Fogerty was at the groundbreaking today for a new crisis intervention center and memorial at Veterans Village east of downtown Las Vegas.

“Think of it,” he said. “Humanly, how can anyone be against veterans? It’s inconceivable. These are the people that defend our country and defend our rights in ways most of us probably couldn’t come up with or even understand. There’s bravery and heroism there.”

Fogerty has donated money and time to the crisis center, and during the groundbreaking ceremony, he sang a new song he wrote with country star Brad Paisley, as well as a Creedence hit that became an anti-war standard, “Fortunate Son.”

More than 100 businesses and trade groups donated $1 million in material and labor to the project.

The plan is to have the 3,500-square-foot center finished and open on Veterans Day. It will provide on-site mental, physical and social services for veterans.

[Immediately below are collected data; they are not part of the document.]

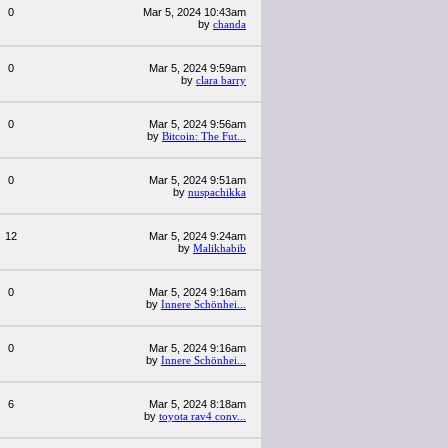
0
Mar 5, 2024 10:43am
by
chanda
0
Mar 5, 2024 9:59am
by
clara barry
0
Mar 5, 2024 9:56am
by
Bitcoin: The Fut...
0
Mar 5, 2024 9:51am
by
nuspachikka
12
Mar 5, 2024 9:24am
by
Malikhabib
0
Mar 5, 2024 9:16am
by
Innere Schönhei...
0
Mar 5, 2024 9:16am
by
Innere Schönhei...
6
Mar 5, 2024 8:18am
by
toyota rav4 conv...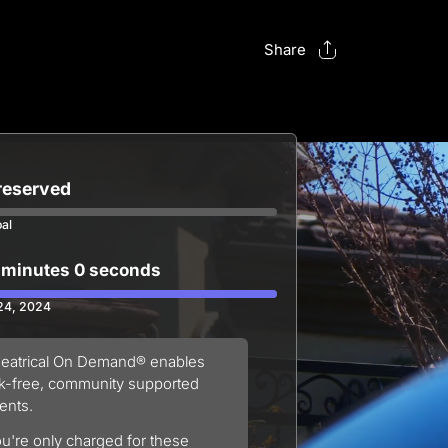
Share
 reserved
oal
 minutes 0 seconds
 24, 2024
eatrical On Demand® enables
sk-free, community supported
ents.
u're only charged for these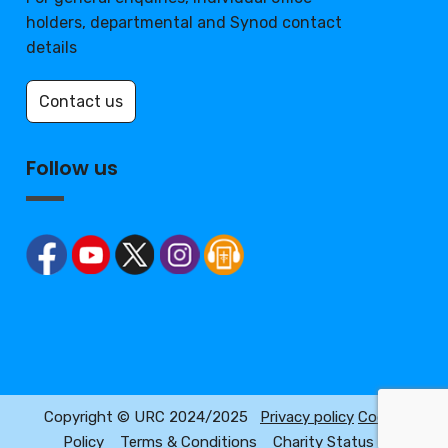
holders, departmental and Synod contact
details
Contact us
Follow us
Copyright © URC 2024/2025
Privacy policy
Cookie
Policy
Terms & Conditions
Charity Status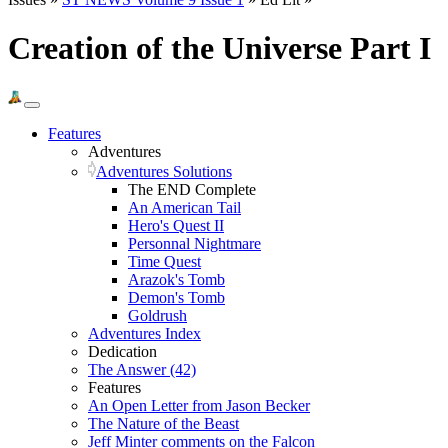
Creation of the Universe Part I
Features
Adventures
Adventures Solutions
The END Complete
An American Tail
Hero's Quest II
Personnal Nightmare
Time Quest
Arazok's Tomb
Demon's Tomb
Goldrush
Adventures Index
Dedication
The Answer (42)
Features
An Open Letter from Jason Becker
The Nature of the Beast
Jeff Minter comments on the Falcon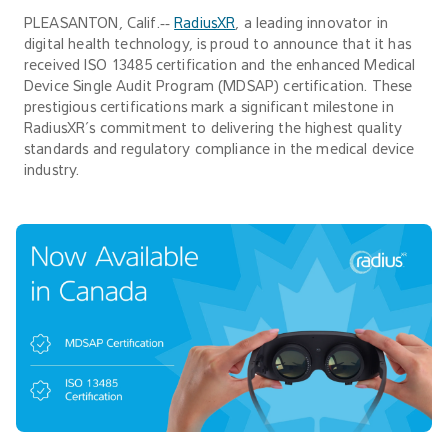
PLEASANTON, Calif.‐‐
RadiusXR
, a leading innovator in
digital health technology, is proud to announce that it has
received ISO 13485 certification and the enhanced Medical
Device Single Audit Program (MDSAP) certification. These
prestigious certifications mark a significant milestone in
RadiusXR’s commitment to delivering the highest quality
standards and regulatory compliance in the medical device
industry.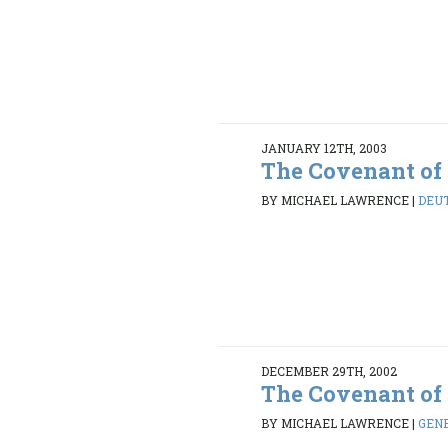
JANUARY 12TH, 2003
The Covenant of
BY MICHAEL LAWRENCE
|
DEUT
DECEMBER 29TH, 2002
The Covenant of
BY MICHAEL LAWRENCE
|
GENE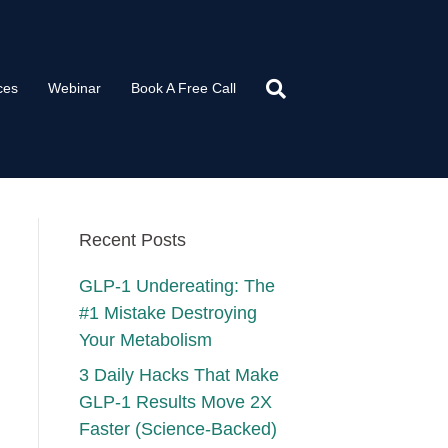
ces
Webinar
Book A Free Call
Recent Posts
GLP-1 Undereating: The
#1 Mistake Destroying
Your Metabolism
3 Daily Hacks That Make
GLP-1 Results Move 2X
Faster (Science-Backed)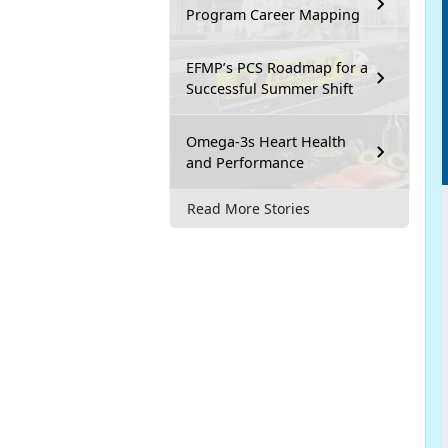
Program Career Mapping
EFMP’s PCS Roadmap for a
Successful Summer Shift
Omega-3s Heart Health
and Performance
Read More Stories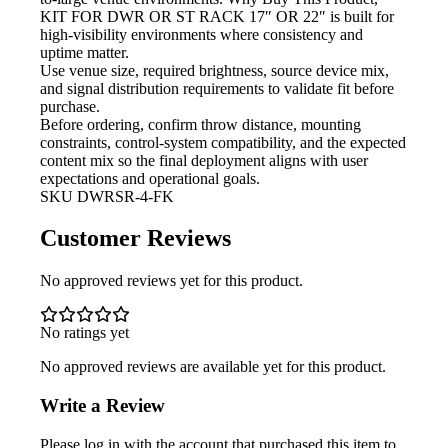
KIT FOR DWR OR ST RACK 17″ OR 22″ is built for
high-visibility environments where consistency and
uptime matter.
Use venue size, required brightness,
source device mix,
and signal distribution requirements to validate fit before
purchase.
Before ordering, confirm throw
distance, mounting
constraints, control-system compatibility, and the expected
content mix so the final deployment aligns with user
expectations and operational goals.
SKU
DWRSR-4-FK
Customer Reviews
No approved reviews yet for this product.
No ratings yet
No approved reviews are available yet for this product.
Write a Review
Please log in with the account that purchased this item to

Veterans Village provides transitional and permanent housing for veterans, as well as other services such as mental health care, employment training, job referrals and placements, a food pantry and nutrition programs, and transportation to the VA Hospital and primary care clinics.

In an interview before the groundbreaking, Fogerty, who plays in residency at the Wynn Las Vegas, talked about what it’s like to be an artist know for roots-based music playing nightly in Las Vegas.

“Probably 40 years ago, when I was a young rock ’n’ roll rebel, Elvis was in Vegas and he was so handsome and beautiful and glamorous, and most of us rock ’n’ rollers were anti-that, almost on purpose — the iconic model being the Grateful Dead. Everyone was trying to look all ... disheveled and all the rest.”

But despite the glitz and glamour of Las Vegas, Fogerty said, people know what they’re getting when they go to his shows.

“My name is on the door, so they’re really the same people who back me in Pennsylvania or wherever they’re from; they’re listening to that music.”